» **Aim of the exercise**: Transcribe every one of the lines below verbatim, and leave the pictures out of your answer.

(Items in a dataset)
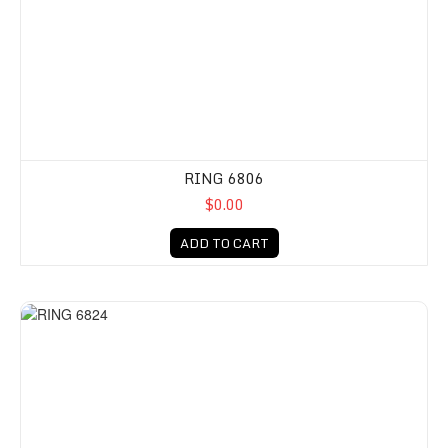
RING 6806
$0.00
ADD TO CART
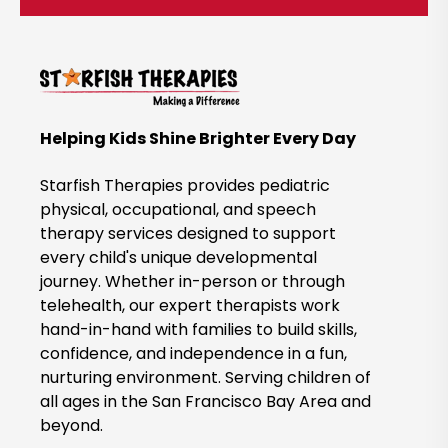
c
k
t
o
B
Helping Kids Shine Brighter Every Day
o
o
Starfish Therapies provides pediatric
k
physical, occupational, and speech
therapy services designed to support
N
every child's unique developmental
o
journey. Whether in-person or through
w
telehealth, our expert therapists work
hand-in-hand with families to build skills,
confidence, and independence in a fun,
nurturing environment. Serving children of
all ages in the San Francisco Bay Area and
beyond.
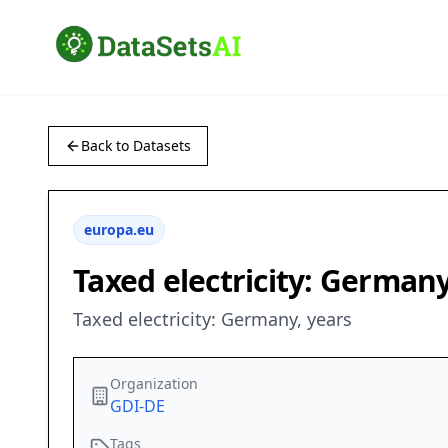
Back to Datasets
europa.eu
Taxed electricity: Germany
Taxed electricity: Germany, years
Organization
GDI-DE
Tags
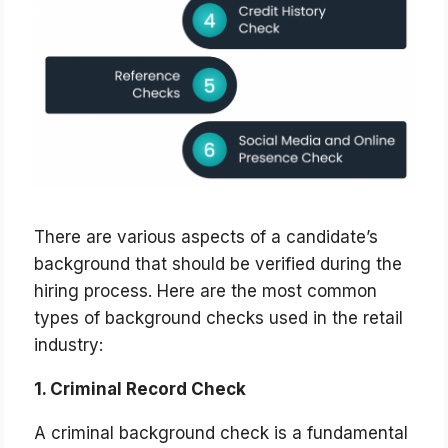
There are various aspects of a candidate’s
background that should be verified during the
hiring process. Here are the most common
types of background checks used in the retail
industry:
1. Criminal Record Check
A criminal background check is a fundamental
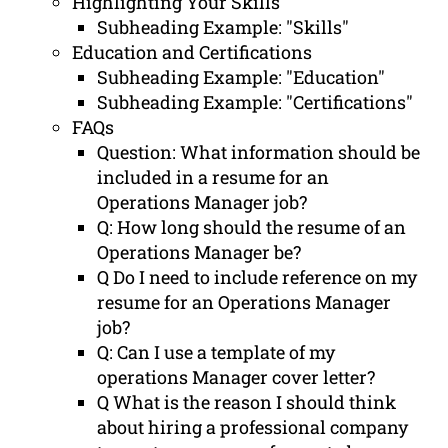
Highlighting Your Skills
Subheading Example: "Skills"
Education and Certifications
Subheading Example: "Education"
Subheading Example: "Certifications"
FAQs
Question: What information should be
included in a resume for an
Operations Manager job?
Q: How long should the resume of an
Operations Manager be?
Q Do I need to include reference on my
resume for an Operations Manager
job?
Q: Can I use a template of my
operations Manager cover letter?
Q What is the reason I should think
about hiring a professional company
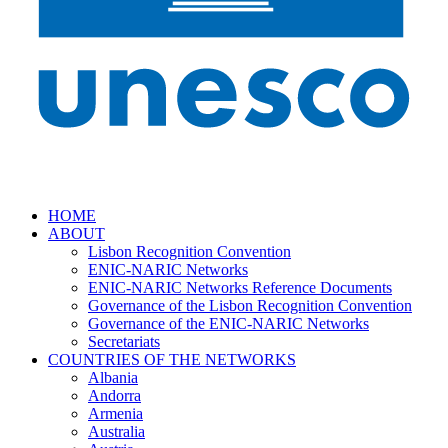
HOME
ABOUT
Lisbon Recognition Convention
ENIC-NARIC Networks
ENIC-NARIC Networks Reference Documents
Governance of the Lisbon Recognition Convention
Governance of the ENIC-NARIC Networks
Secretariats
COUNTRIES OF THE NETWORKS
Albania
Andorra
Armenia
Australia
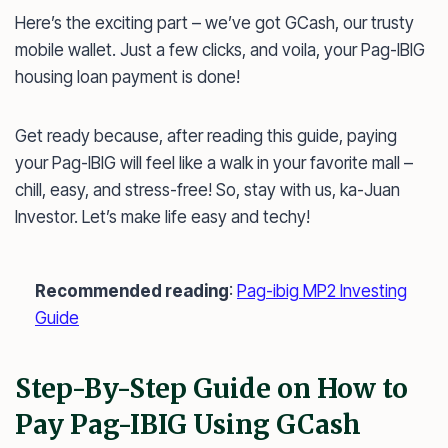
Here’s the exciting part – we’ve got GCash, our trusty
mobile wallet. Just a few clicks, and voila, your Pag-IBIG
housing loan payment is done!
Get ready because, after reading this guide, paying
your Pag-IBIG will feel like a walk in your favorite mall –
chill, easy, and stress-free! So, stay with us, ka-Juan
Investor. Let’s make life easy and techy!
Recommended reading
:
Pag-ibig MP2 Investing
Guide
Step-By-Step Guide on How to
Pay Pag-IBIG Using GCash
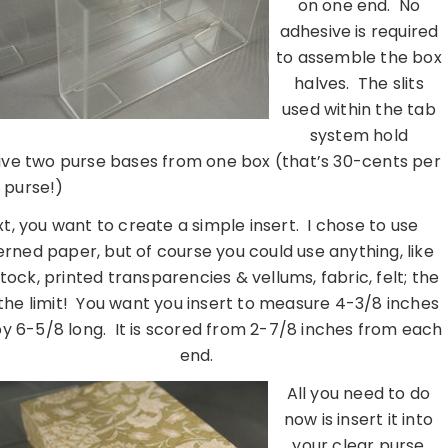
on one end. No
adhesive is required
to assemble the box
halves. The slits
used within the tab
system hold
have two purse bases from one box (that’s 30-cents per
purse!)
t, you want to create a simple insert. I chose to use
rned paper, but of course you could use anything, like
tock, printed transparencies & vellums, fabric, felt; the
 the limit! You want you insert to measure 4-3/8 inches
y 6-5/8 long. It is scored from 2-7/8 inches from each
end.
All you need to do
now is insert it into
your clear purse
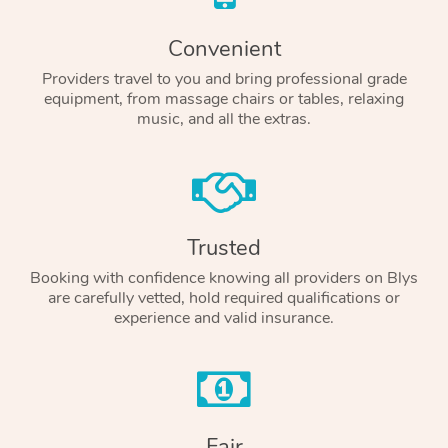
Convenient
Providers travel to you and bring professional grade
equipment, from massage chairs or tables, relaxing
music, and all the extras.
Trusted
Booking with confidence knowing all providers on Blys
are carefully vetted, hold required qualifications or
experience and valid insurance.
Fair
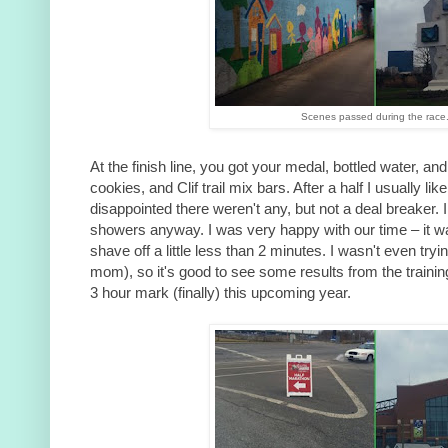
Scenes passed during the race
At the finish line, you got your medal, bottled water, an
cookies, and Clif trail mix bars. After a half I usually like
disappointed there weren't any, but not a deal breaker. 
showers anyway. I was very happy with our time – it 
shave off a little less than 2 minutes. I wasn't even tryin
mom), so it's good to see some results from the training
3 hour mark (finally) this upcoming year.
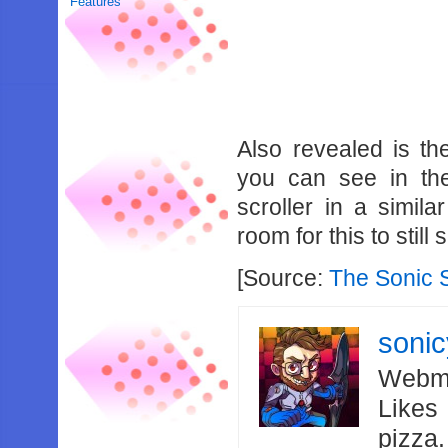
Features
Also revealed is th
you can see in the
scroller in a simila
room for this to still
[Source:
The Sonic
soni
Webma
Likes
pizza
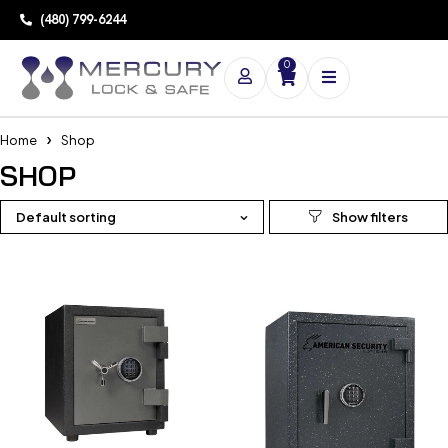
(480) 799-6244
0
Home
Shop
SHOP
Default sorting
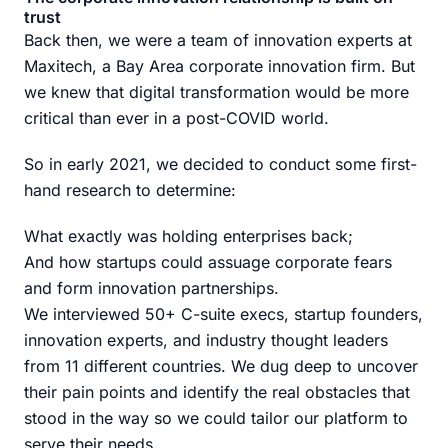
trust
Back then, we were a team of innovation experts at
Maxitech, a Bay Area corporate innovation firm. But
we knew that digital transformation would be more
critical than ever in a post-COVID world.
So in early 2021, we decided to conduct some first-
hand research to determine:
What exactly was holding enterprises back;
And how startups could assuage corporate fears
and form innovation partnerships.
We interviewed 50+ C-suite execs, startup founders,
innovation experts, and industry thought leaders
from 11 different countries. We dug deep to uncover
their pain points and identify the real obstacles that
stood in the way so we could tailor our platform to
serve their needs.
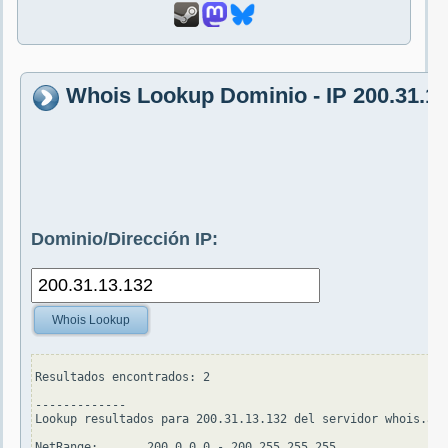
Whois Lookup Dominio - IP 200.31.13
Dominio/Dirección IP:
Whois Lookup
Resultados encontrados: 2

-------------

Lookup resultados para 200.31.13.132 del servidor whois.ari
NetRange:       200.0.0.0 - 200.255.255.255
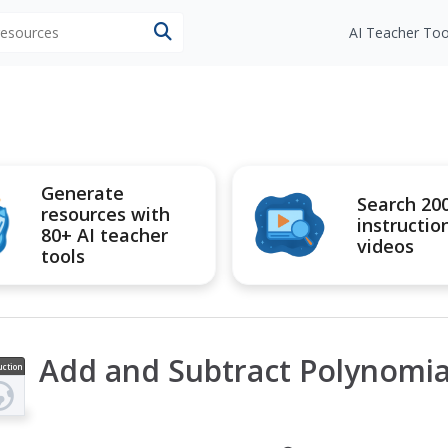
 resources
AI Teacher Too
Generate
Search 20
resources with
instructio
80+ AI teacher
videos
tools
Add and Subtract Polynomia
uction
ideo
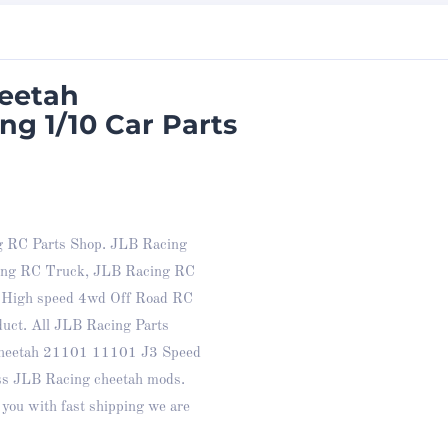
heetah
ng 1/10 Car Parts
g RC Parts Shop. JLB Racing
cing RC Truck, JLB Racing RC
e High speed 4wd Off Road RC
duct. All JLB Racing Parts
 cheetah 21101 11101 J3 Speed
ss JLB Racing cheetah mods.
you with fast shipping we are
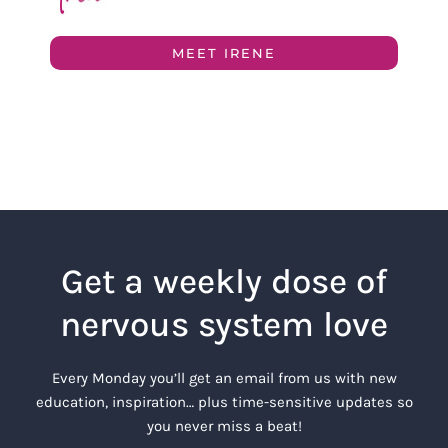
MEET IRENE
Get a weekly dose of
nervous system love
Every Monday you’ll get an email from us with new
education, inspiration… plus time-sensitive updates so
you never miss a beat!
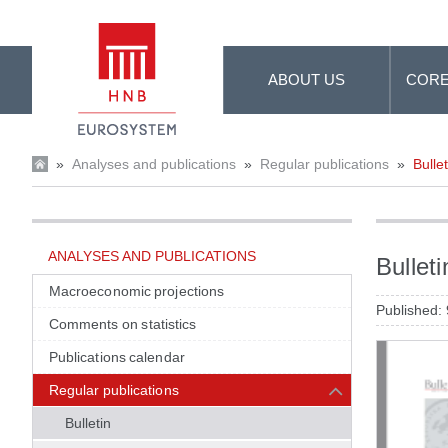
Skip to Main Content
ABOUT US
CORE
»
Analyses and publications
»
Regular publications
»
Bullet
ANALYSES AND PUBLICATIONS
Bullet
Macroeconomic projections
Published:
Comments on statistics
Publications calendar
Regular publications
Bulletin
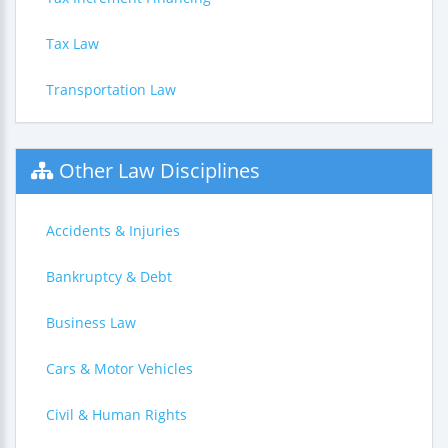
Tax Law
Transportation Law
Other Law Disciplines
Accidents & Injuries
Bankruptcy & Debt
Business Law
Cars & Motor Vehicles
Civil & Human Rights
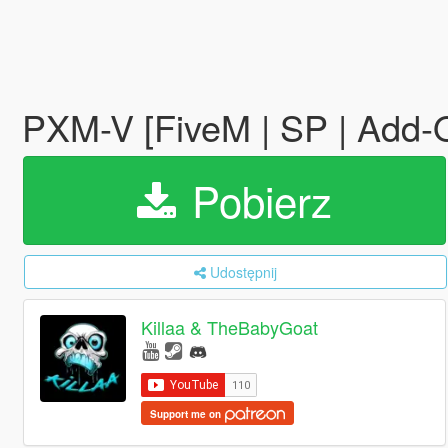
PXM-V [FiveM | SP | Add-
Pobierz
Udostępnij
Killaa & TheBabyGoat
Support me on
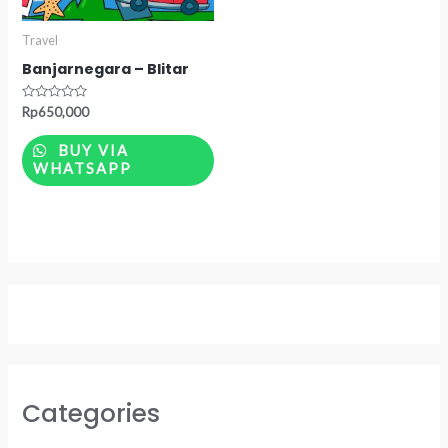
Travel
Banjarnegara – Blitar
Rated
Rp
650,000
0
out
of
BUY VIA
5
WHATSAPP
Categories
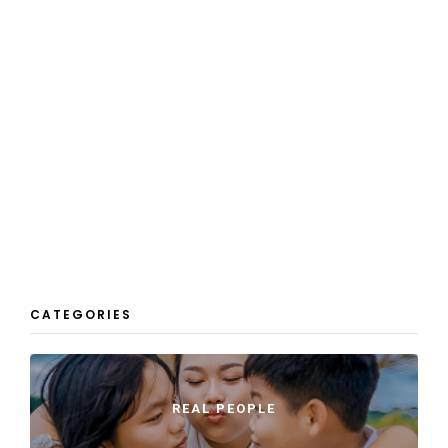
CATEGORIES
REAL PEOPLE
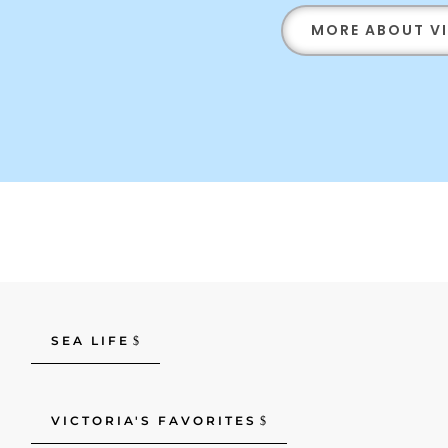
MORE ABOUT V
SEA LIFE
VICTORIA'S FAVORITES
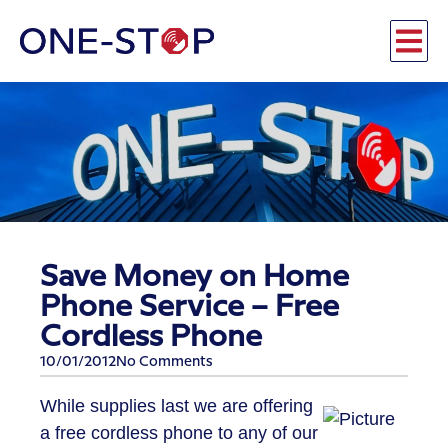
Save Money on Home
Phone Service – Free
Cordless Phone
10/01/2012
No Comments
While supplies last we are offering
a free cordless phone to any of our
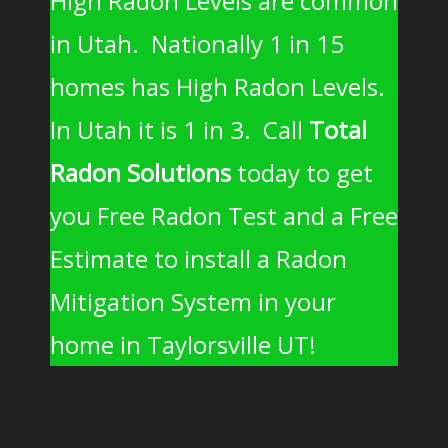
High Radon Levels are common
in Utah. Nationally 1 in 15
homes has High Radon Levels.
In Utah it is 1 in 3. Call
Total
Radon Solutions
today to get
you Free Radon Test and a Free
Estimate to install a Radon
Mitigation System in your
home in Taylorsville UT!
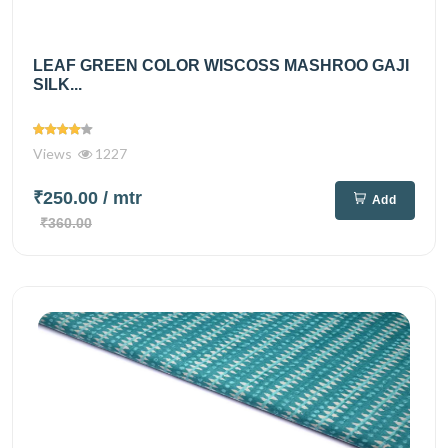
LEAF GREEN COLOR WISCOSS MASHROO GAJI
SILK...
Views
1227
₹250.00
/ mtr
Add
₹360.00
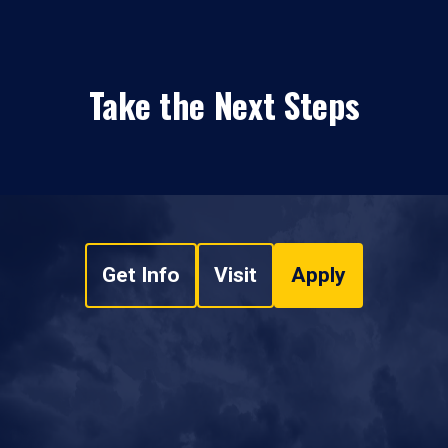
Take the Next Steps
Get Info
Visit
Apply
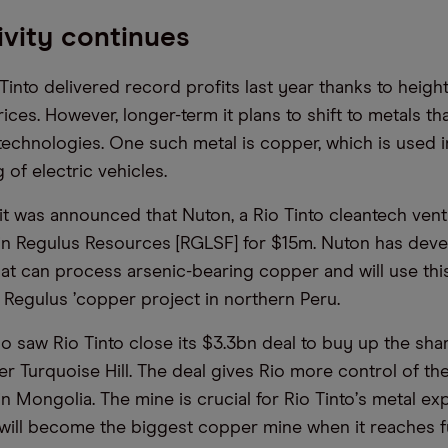
vity continues
 Tinto delivered record profits last year thanks to heig
es. However, longer-term it plans to shift to metals tha
technologies. One such metal is copper, which is used i
of electric vehicles.
it was announced that Nuton, a Rio Tinto cleantech vent
 in Regulus Resources [RGLSF] for $15m. Nuton has dev
at can process arsenic-bearing copper and will use thi
 Regulus
’
copper project in northern Peru.
 saw Rio Tinto close its $3.3bn deal to buy up the sha
r Turquoise Hill. The deal gives Rio more control of th
n Mongolia. The mine is crucial for Rio Tinto
’
s metal ex
t will become the biggest copper mine when it reaches f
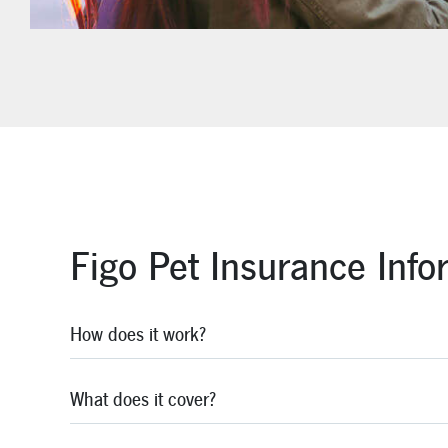
Figo Pet Insurance Info
How does it work?
What does it cover?
Figo has made it easy. After your pet's injury or illnes
expect to receive reimbursement in an average of seve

» **Response below**:
RING 6806
$0.00
ADD TO CART
c
k
t
o
B
Helping Kids Shine Brighter Every Day
o
o
Starfish Therapies provides pediatric
k
physical, occupational, and speech
therapy services designed to support
N
every child's unique developmental
o
journey. Whether in-person or through
w
telehealth, our expert therapists work
hand-in-hand with families to build skills,
confidence, and independence in a fun,
nurturing environment. Serving children of
all ages in the San Francisco Bay Area and
beyond.
Back to Datasets
europa.eu
Taxed electricity: Germany
Taxed electricity: Germany, years
Organization
GDI-DE
Tags
There are various aspects of a candidate’s
background that should be verified during the
hiring process. Here are the most common
types of background checks used in the retail
industry:
1. Criminal Record Check
A criminal background check is a fundamental
Highlighting Your Skills
Subheading Example: "Skills"
Education and Certifications
Subheading Example: "Education"
Subheading Example: "Certifications"
FAQs
Question: What information should be
included in a resume for an
Operations Manager job?
Q: How long should the resume of an
Operations Manager be?
Q Do I need to include reference on my
resume for an Operations Manager
job?
Q: Can I use a template of my
operations Manager cover letter?
Q What is the reason I should think
about hiring a professional company
HOME
ABOUT
Lisbon Recognition Convention
ENIC-NARIC Networks
ENIC-NARIC Networks Reference Documents
Governance of the Lisbon Recognition Convention
Governance of the ENIC-NARIC Networks
Secretariats
COUNTRIES OF THE NETWORKS
Albania
Andorra
Armenia
Australia
Here’s the exciting part – we’ve got GCash, our trusty
mobile wallet. Just a few clicks, and voila, your Pag-IBIG
housing loan payment is done!
Get ready because, after reading this guide, paying
your Pag-IBIG will feel like a walk in your favorite mall –
chill, easy, and stress-free! So, stay with us, ka-Juan
Investor. Let’s make life easy and techy!
Recommended reading
:
Pag-ibig MP2 Investing
Guide
Step-By-Step Guide on How to
Pay Pag-IBIG Using GCash
on one end. No
adhesive is required
to assemble the box
halves. The slits
used within the tab
system hold
have two purse bases from one box (that’s 30-cents per
purse!)
t, you want to create a simple insert. I chose to use
rned paper, but of course you could use anything, like
tock, printed transparencies & vellums, fabric, felt; the
 the limit! You want you insert to measure 4-3/8 inches
y 6-5/8 long. It is scored from 2-7/8 inches from each
end.
All you need to do
now is insert it into
your clear purse
Convenient
Providers travel to you and bring professional grade
equipment, from massage chairs or tables, relaxing
music, and all the extras.
Trusted
Booking with confidence knowing all providers on Blys
are carefully vetted, hold required qualifications or
experience and valid insurance.
Fair
Scenes passed during the race
At the finish line, you got your medal, bottled water, an
cookies, and Clif trail mix bars. After a half I usually like
disappointed there weren't any, but not a deal breaker. 
showers anyway. I was very happy with our time – it 
shave off a little less than 2 minutes. I wasn't even tryin
mom), so it's good to see some results from the training
3 hour mark (finally) this upcoming year.
Features
Also revealed is th
you can see in the
scroller in a simila
room for this to still
[Source:
The Sonic
soni
Webma
Likes
pizza
(480) 799-6244
0
Home
Shop
SHOP
Default sorting
trust
Back then, we were a team of innovation experts at
Maxitech, a Bay Area corporate innovation firm. But
we knew that digital transformation would be more
critical than ever in a post-COVID world.
So in early 2021, we decided to conduct some first-
hand research to determine:
What exactly was holding enterprises back;
And how startups could assuage corporate fears
and form innovation partnerships.
We interviewed 50+ C-suite execs, startup founders,
innovation experts, and industry thought leaders
from 11 different countries. We dug deep to uncover
their pain points and identify the real obstacles that
stood in the way so we could tailor our platform to
serve their needs.
Whois Lookup Dominio - IP 200.31.13
Dominio/Dirección IP:
Whois Lookup
Resultados encontrados: 2

-------------

Lookup resultados para 200.31.13.132 del servidor whois.ari
NetRange:       200.0.0.0 - 200.255.255.255
 resources
AI Teacher Too
Generate
Search 20
resources with
instructio
80+ AI teacher
videos
tools
Add and Subtract Polynomia
uction
ideo
heetah
ng 1/10 Car Parts
g RC Parts Shop. JLB Racing
cing RC Truck, JLB Racing RC
e High speed 4wd Off Road RC
duct. All JLB Racing Parts
 cheetah 21101 11101 J3 Speed
ss JLB Racing cheetah mods.
you with fast shipping we are
MEET IRENE
Get a weekly dose of
nervous system love
Every Monday you’ll get an email from us with new
education, inspiration… plus time-sensitive updates so
you never miss a beat!
Skip to Main Content
ABOUT US
CORE
»
Analyses and publications
»
Regular publications
»
Bullet
ANALYSES AND PUBLICATIONS
Bullet
Macroeconomic projections
Published:
Comments on statistics
Publications calendar
Regular publications
Bulletin
Tax Law
Transportation Law
Other Law Disciplines
Accidents & Injuries
Bankruptcy & Debt
Business Law
Cars & Motor Vehicles
Civil & Human Rights
PXM-V [FiveM | SP | Add-
Pobierz
Udostępnij
Killaa & TheBabyGoat
Support me on
Travel
Banjarnegara – Blitar
Rated
Rp
650,000
0
out
of
BUY VIA
5
WHATSAPP
Categories
CATEGORIES
REAL PEOPLE
MORE ABOUT V
SEA LIFE
VICTORIA'S FAVORITES
Save Money on Home
Phone Service – Free
Cordless Phone
10/01/2012
No Comments
While supplies last we are offering
a free cordless phone to any of our
High Radon Levels are common
in Utah. Nationally 1 in 15
homes has High Radon Levels.
In Utah it is 1 in 3. Call
Total
Radon Solutions
today to get
you Free Radon Test and a Free
Estimate to install a Radon
Mitigation System in your
home in Taylorsville UT!
LEAF GREEN COLOR WISCOSS MASHROO GAJI
SILK...
Views
1227
₹250.00
/ mtr
Add
₹360.00
Take the Next Steps
Get Info
Visit
Apply
vity continues
 Tinto delivered record profits last year thanks to heig
es. However, longer-term it plans to shift to metals tha
technologies. One such metal is copper, which is used i
of electric vehicles.
it was announced that Nuton, a Rio Tinto cleantech vent
 in Regulus Resources [RGLSF] for $15m. Nuton has dev
at can process arsenic-bearing copper and will use thi
 Regulus
’
copper project in northern Peru.
 saw Rio Tinto close its $3.3bn deal to buy up the sha
r Turquoise Hill. The deal gives Rio more control of th
n Mongolia. The mine is crucial for Rio Tinto
’
s metal ex
t will become the biggest copper mine when it reaches f
Figo Pet Insurance Info
How does it work?
What does it cover?
Figo has made it easy. After your pet's injury or illnes
expect to receive reimbursement in an average of seve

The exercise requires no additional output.